In the new study, the team set up a laser-based microfluidic system and fired off thin jets of water at a single water droplet, or “pendant,” hanging from a vertical syringe. They varied the viscosity of each pendant by adding certain additives to make it as thin as water, or thick like honey. They then recorded each experiment with high-speed cameras.

Playing the videos back at 50,000 frames per second, the researchers were able to measure the speed and size of the liquid jet that punctured and sometimes pierced straight through the pendant. The experiments revealed interesting phenomena, such as instances when a jet was dragged back into a pendant, due to the pendant’s viscoelasticity. At times the jet also generated air bubbles as it pierced the pendant.

“Understanding these phenomena is important because if we are injecting into skin in this way, we want to avoid, say, bringing air bubbles into the body,” Rivas says.

The researchers looked to develop a model to predict the phenomena they were seeing in the lab. They took inspiration from Edgerton’s bullet-pierced apples, which appeared similar, at least outwardly, to the team’s jet-pierced droplets.

They started with a straightforward equation to describe the energetics of a bullet fired through an apple, adapting the equation to a fluid-based scenario, for instance by incorporating the effect of surface tension, which has no effect in a solid like an apple but is the main force that can keep a fluid from breaking apart. They worked under the assumption that, like a bullet, the fired jet would maintain a cylindrical shape. They found this simple model roughly approximated the dynamics they observed in their experiments.

But the videos clearly showed that the jet’s shape, as it penetrated a pendant, was more complex than a simple cylinder. So, the researchers developed a second model, based on a known equation by physicist Lord Rayleigh, that describes how the shape of a cavity changes as it moves through a liquid.
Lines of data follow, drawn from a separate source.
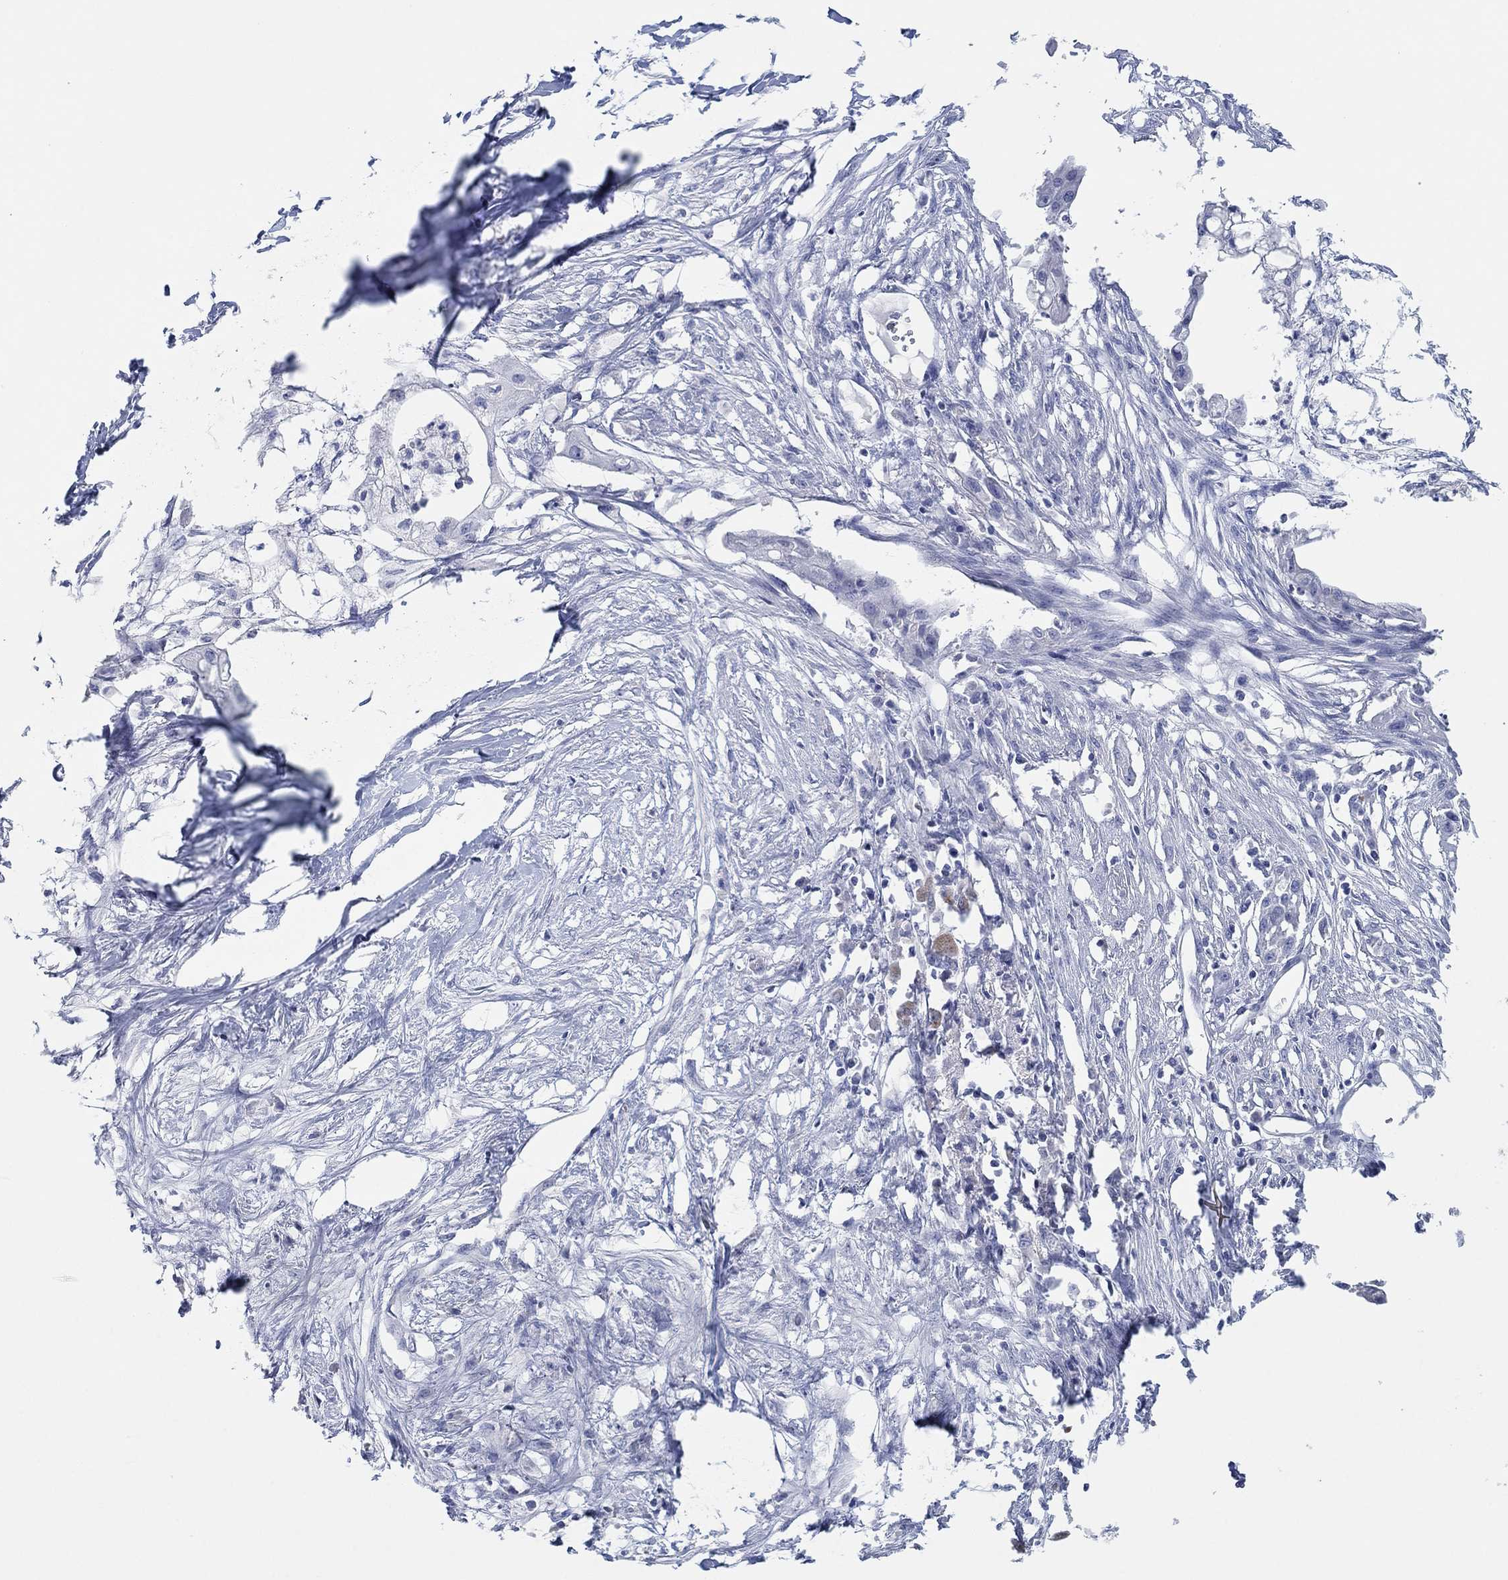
{"staining": {"intensity": "negative", "quantity": "none", "location": "none"}, "tissue": "pancreatic cancer", "cell_type": "Tumor cells", "image_type": "cancer", "snomed": [{"axis": "morphology", "description": "Normal tissue, NOS"}, {"axis": "morphology", "description": "Adenocarcinoma, NOS"}, {"axis": "topography", "description": "Pancreas"}], "caption": "Pancreatic adenocarcinoma was stained to show a protein in brown. There is no significant staining in tumor cells. (Immunohistochemistry, brightfield microscopy, high magnification).", "gene": "POU5F1", "patient": {"sex": "female", "age": 58}}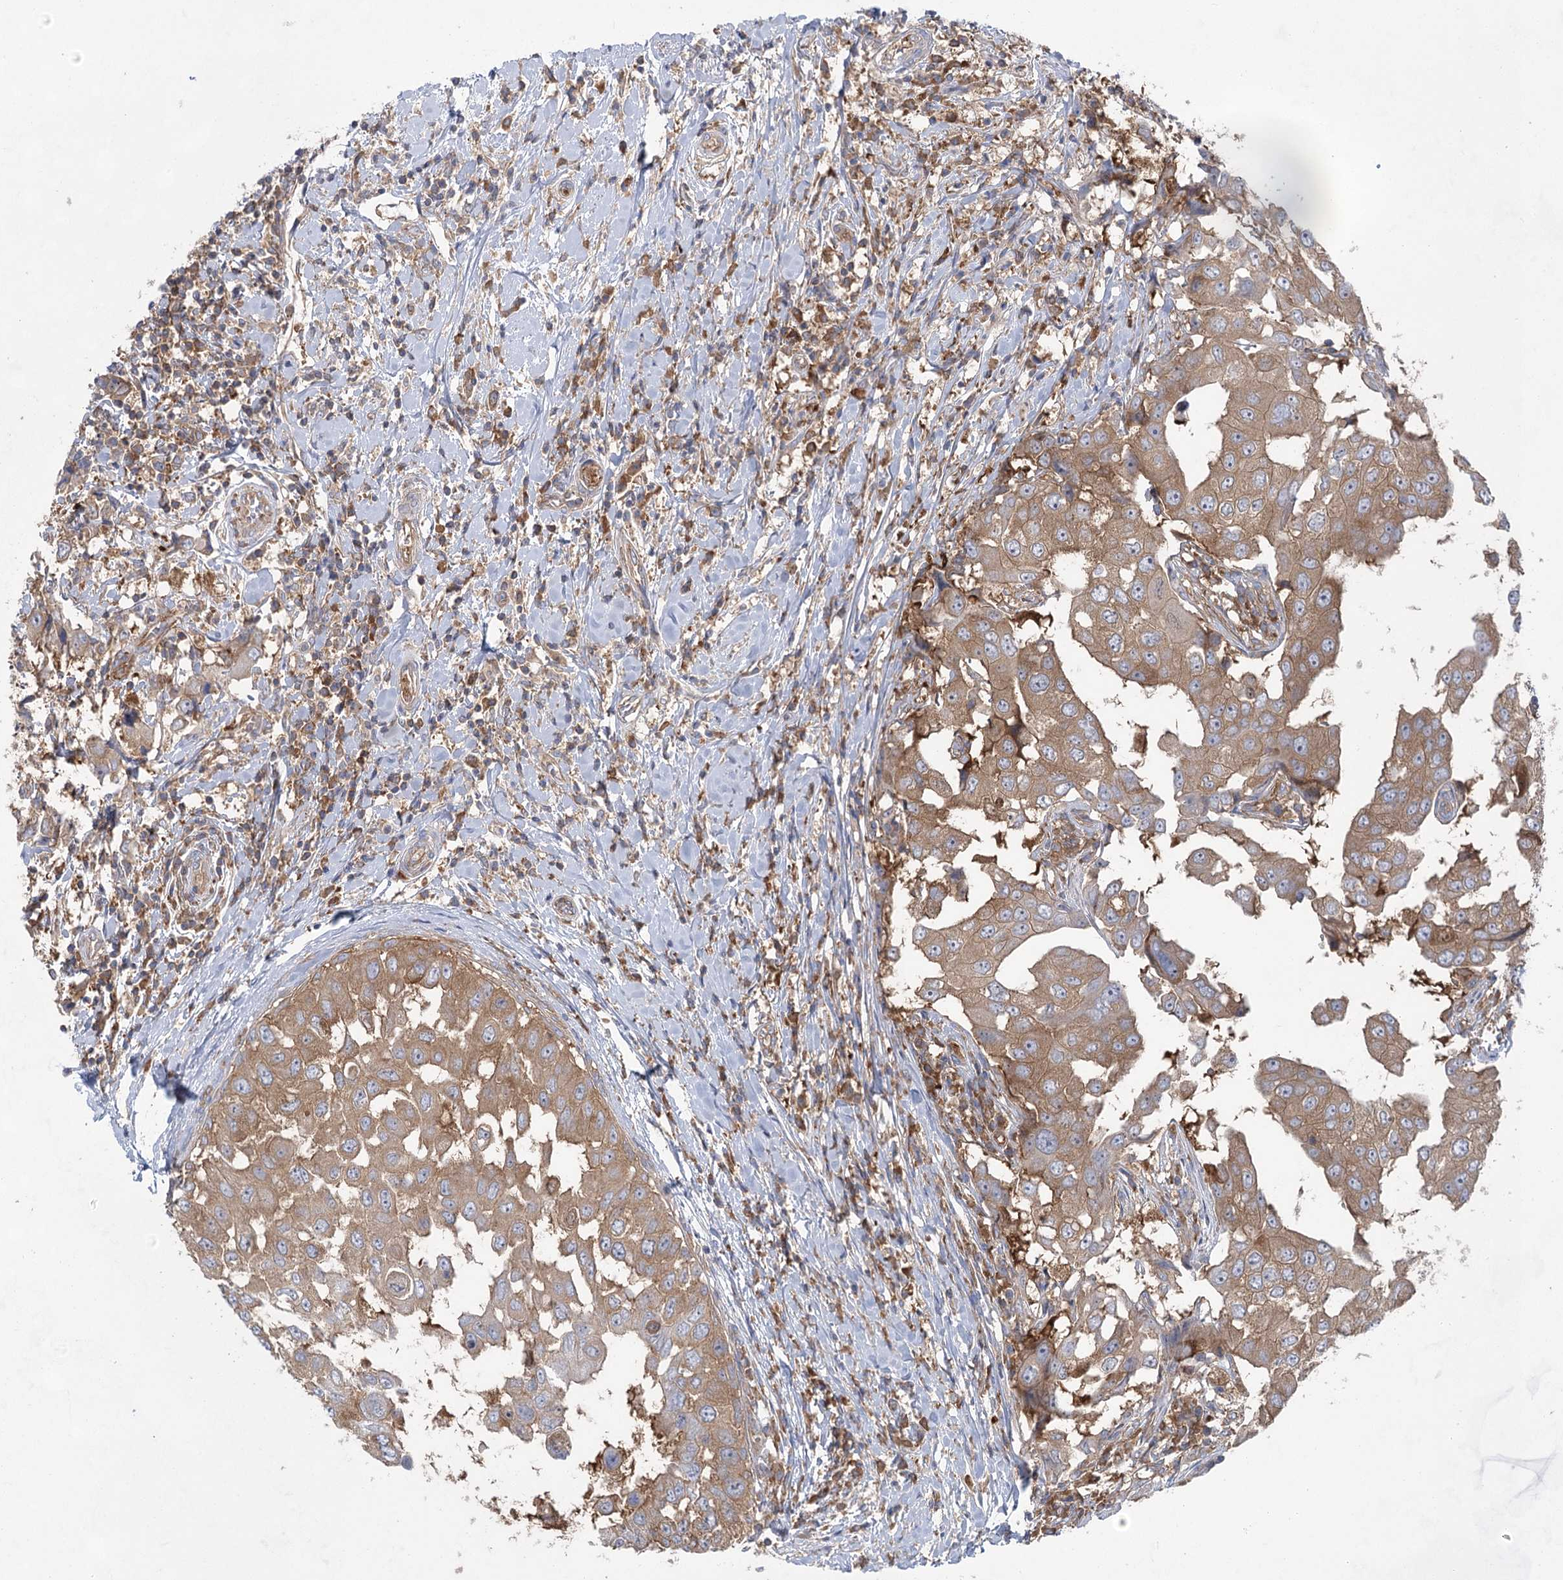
{"staining": {"intensity": "strong", "quantity": ">75%", "location": "cytoplasmic/membranous"}, "tissue": "breast cancer", "cell_type": "Tumor cells", "image_type": "cancer", "snomed": [{"axis": "morphology", "description": "Duct carcinoma"}, {"axis": "topography", "description": "Breast"}], "caption": "Protein expression analysis of human breast infiltrating ductal carcinoma reveals strong cytoplasmic/membranous positivity in about >75% of tumor cells.", "gene": "EIF3A", "patient": {"sex": "female", "age": 27}}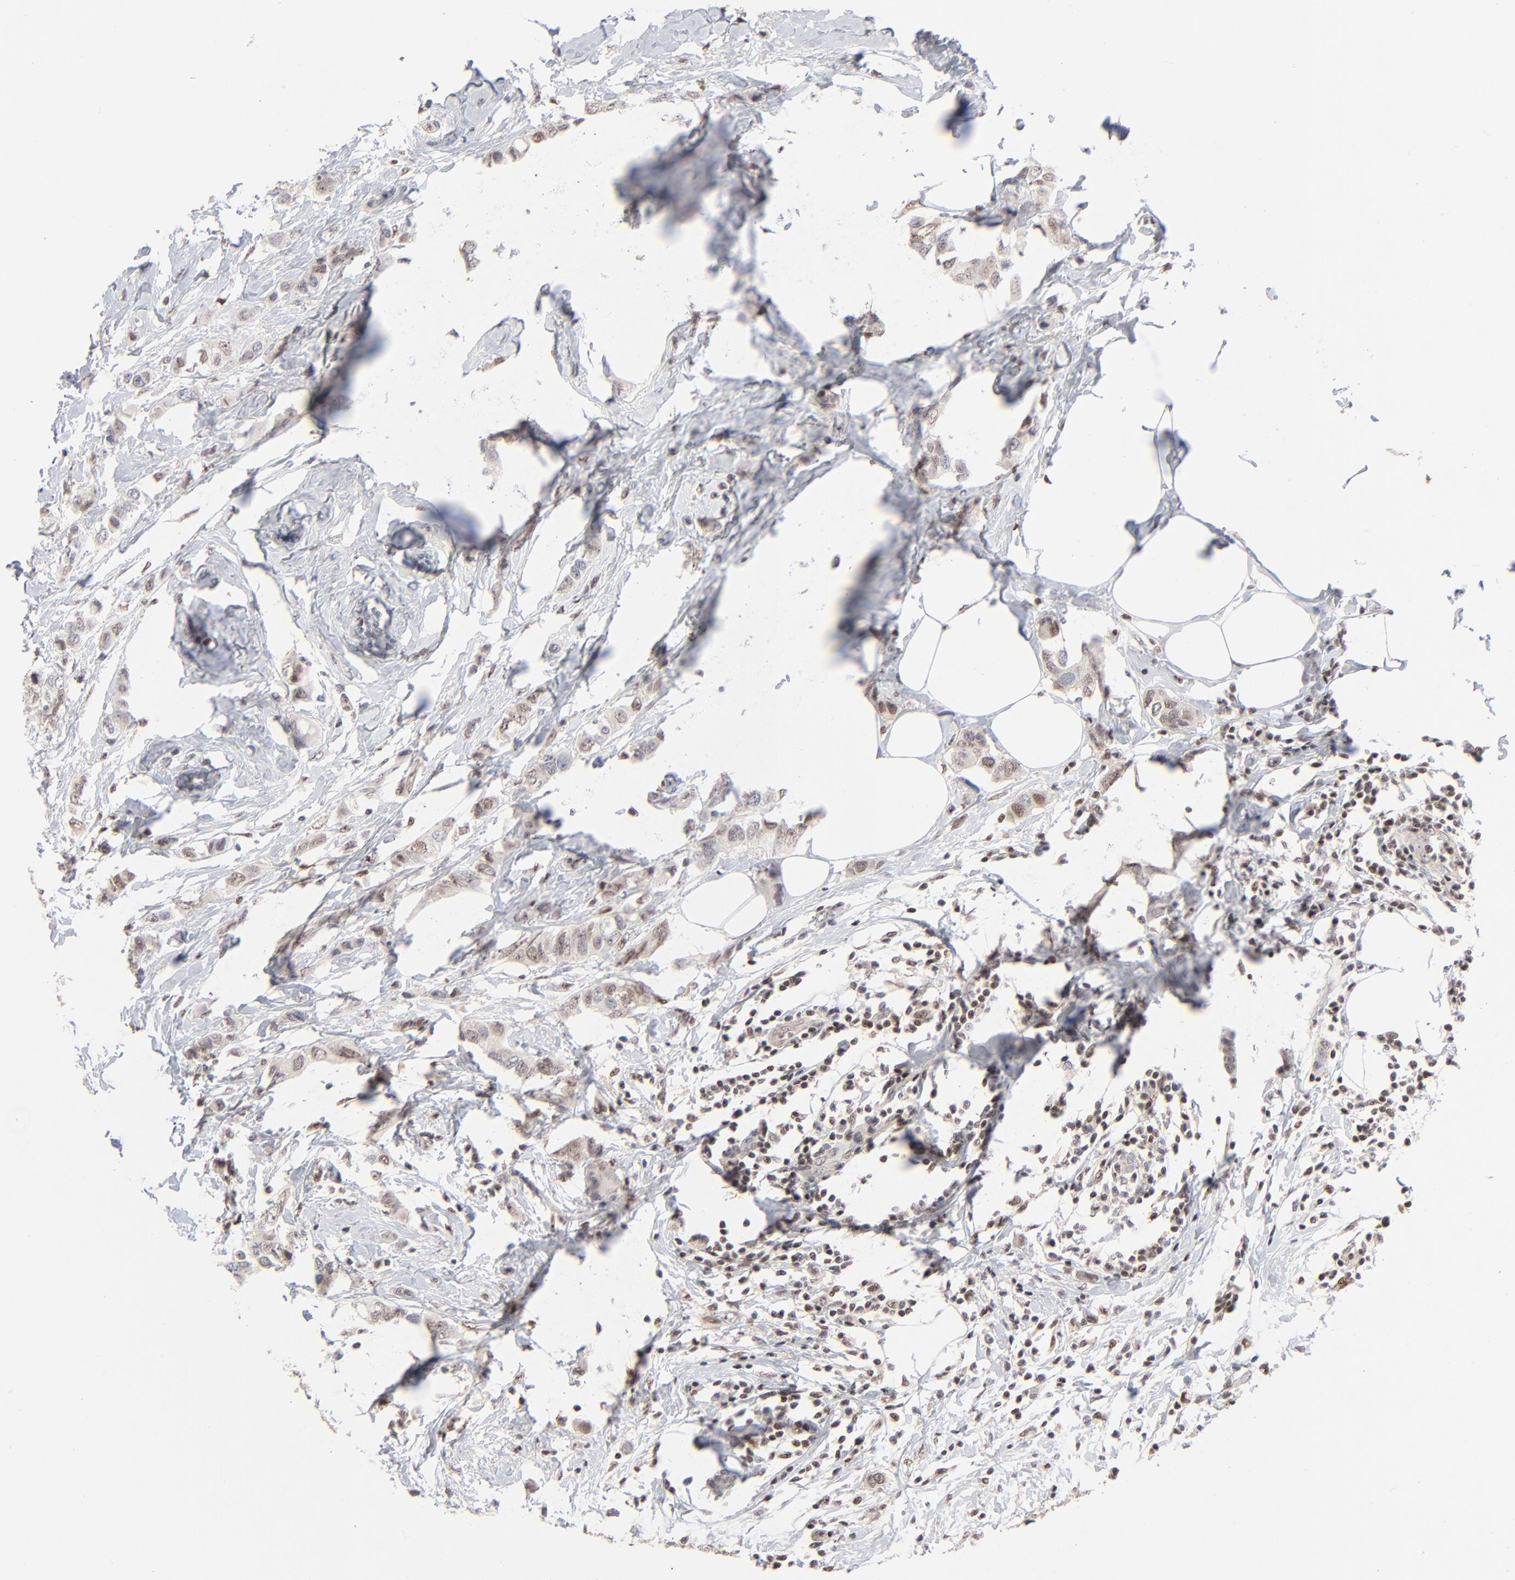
{"staining": {"intensity": "weak", "quantity": "25%-75%", "location": "nuclear"}, "tissue": "breast cancer", "cell_type": "Tumor cells", "image_type": "cancer", "snomed": [{"axis": "morphology", "description": "Normal tissue, NOS"}, {"axis": "morphology", "description": "Duct carcinoma"}, {"axis": "topography", "description": "Breast"}], "caption": "The photomicrograph exhibits a brown stain indicating the presence of a protein in the nuclear of tumor cells in breast intraductal carcinoma.", "gene": "MAX", "patient": {"sex": "female", "age": 50}}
They modified the equation to apply to a liquid jet moving through a liquid droplet, and found that this second model produced a more accurate representation of what they observed.

“This new method of generating high-velocity microdroplets is very important to the future of needle-free drug delivery,” Hunter says. “An understanding of how these very fast-moving microdroplets interact with stationary liquids of different viscosities is an essential first step to modeling their interaction with a wide range of tissue types.”

The team plans to carry out more experiments, using pendants with properties even more like those of skin. The results from these experiments could help fine-tune the  models to narrow in on the optimal conditions for injecting drugs, or even inking tattoos, without using needles.

This research was supported in part by the European Research Council under the European Union Horizon 2020 Research and Innovation Programme.